**WHAT THIS TASK INVOLVES:**
When the line containing "Figure 1. Imetelstat" is found in the data below, copy it and each line after it through the line containing "Table 4: The", exactly and with no others.

**SUPPLIED DATA:**

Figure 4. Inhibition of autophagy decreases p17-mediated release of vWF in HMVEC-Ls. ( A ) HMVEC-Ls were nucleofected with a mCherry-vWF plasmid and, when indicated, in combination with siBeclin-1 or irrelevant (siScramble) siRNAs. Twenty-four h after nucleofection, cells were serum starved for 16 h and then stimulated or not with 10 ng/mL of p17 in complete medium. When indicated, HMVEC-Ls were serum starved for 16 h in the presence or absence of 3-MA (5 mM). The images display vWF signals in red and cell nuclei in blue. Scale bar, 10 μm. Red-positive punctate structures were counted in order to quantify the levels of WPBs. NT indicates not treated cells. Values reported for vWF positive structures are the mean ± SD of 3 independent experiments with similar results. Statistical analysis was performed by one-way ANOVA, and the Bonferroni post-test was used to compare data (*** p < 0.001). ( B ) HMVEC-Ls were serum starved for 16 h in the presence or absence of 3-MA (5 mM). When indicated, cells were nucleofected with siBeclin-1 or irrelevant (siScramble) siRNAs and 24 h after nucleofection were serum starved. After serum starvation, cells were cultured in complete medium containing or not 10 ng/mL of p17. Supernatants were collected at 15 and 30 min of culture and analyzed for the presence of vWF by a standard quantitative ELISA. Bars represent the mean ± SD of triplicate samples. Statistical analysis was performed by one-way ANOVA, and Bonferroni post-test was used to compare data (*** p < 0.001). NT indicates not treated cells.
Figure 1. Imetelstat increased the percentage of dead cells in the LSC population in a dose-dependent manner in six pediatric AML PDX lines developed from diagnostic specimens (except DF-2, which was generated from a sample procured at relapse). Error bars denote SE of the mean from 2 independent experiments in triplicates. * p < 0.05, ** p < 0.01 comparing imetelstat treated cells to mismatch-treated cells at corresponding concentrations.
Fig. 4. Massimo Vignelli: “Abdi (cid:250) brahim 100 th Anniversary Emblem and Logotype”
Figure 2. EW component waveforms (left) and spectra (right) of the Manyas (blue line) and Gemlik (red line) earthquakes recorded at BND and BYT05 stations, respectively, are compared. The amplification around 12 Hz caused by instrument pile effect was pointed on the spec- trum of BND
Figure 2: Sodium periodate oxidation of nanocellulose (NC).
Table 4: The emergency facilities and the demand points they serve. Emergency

...

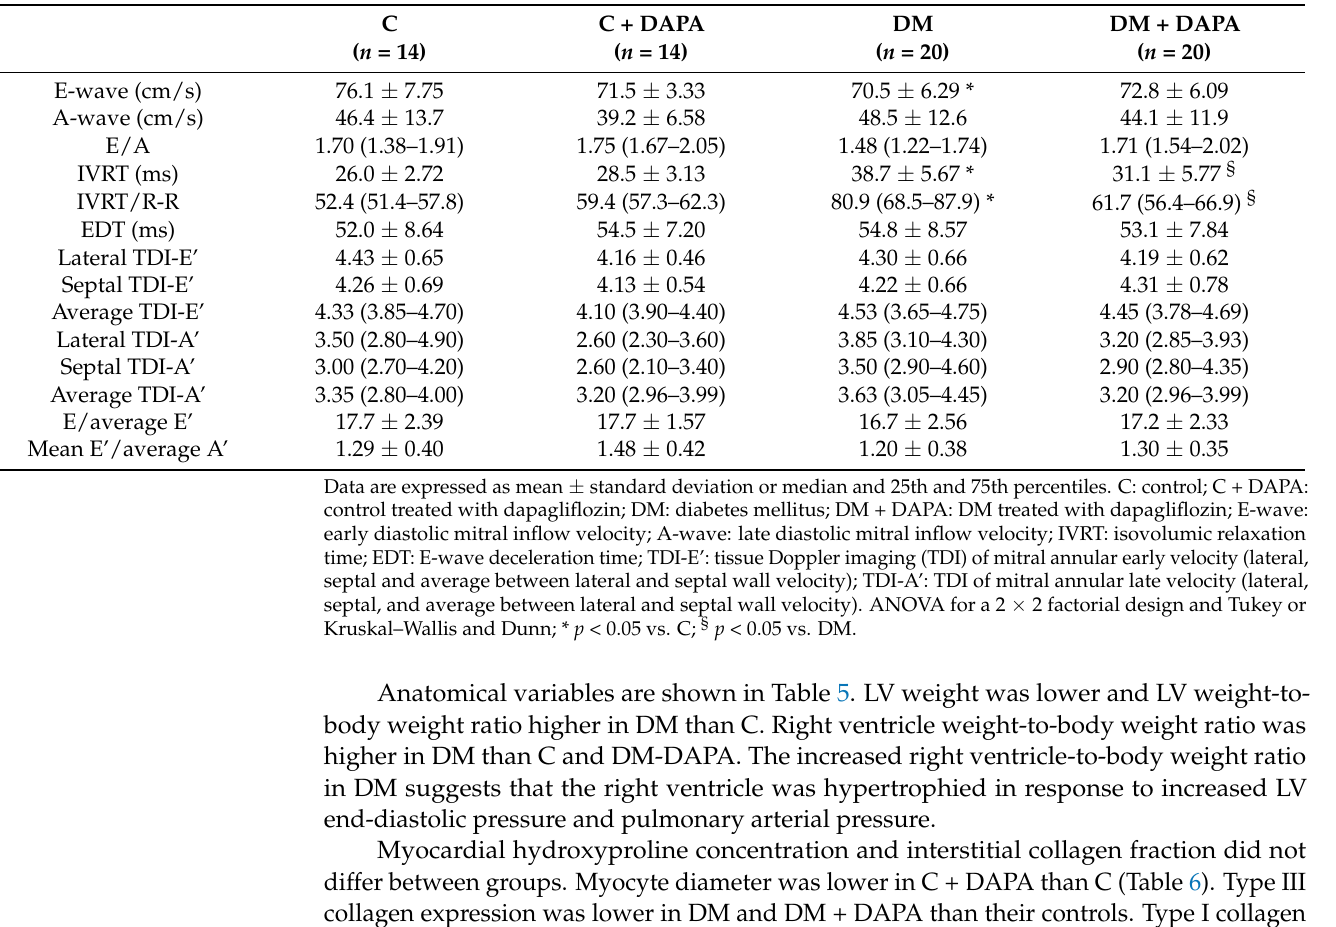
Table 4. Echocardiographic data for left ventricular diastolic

**YOUR SOLUTION:**
Figure 1. Imetelstat increased the percentage of dead cells in the LSC population in a dose-dependent manner in six pediatric AML PDX lines developed from diagnostic specimens (except DF-2, which was generated from a sample procured at relapse). Error bars denote SE of the mean from 2 independent experiments in triplicates. * p < 0.05, ** p < 0.01 comparing imetelstat treated cells to mismatch-treated cells at corresponding concentrations.
Fig. 4. Massimo Vignelli: “Abdi (cid:250) brahim 100 th Anniversary Emblem and Logotype”
Figure 2. EW component waveforms (left) and spectra (right) of the Manyas (blue line) and Gemlik (red line) earthquakes recorded at BND and BYT05 stations, respectively, are compared. The amplification around 12 Hz caused by instrument pile effect was pointed on the spec- trum of BND
Figure 2: Sodium periodate oxidation of nanocellulose (NC).
Table 4: The emergency facilities and the demand points they serve. Emergency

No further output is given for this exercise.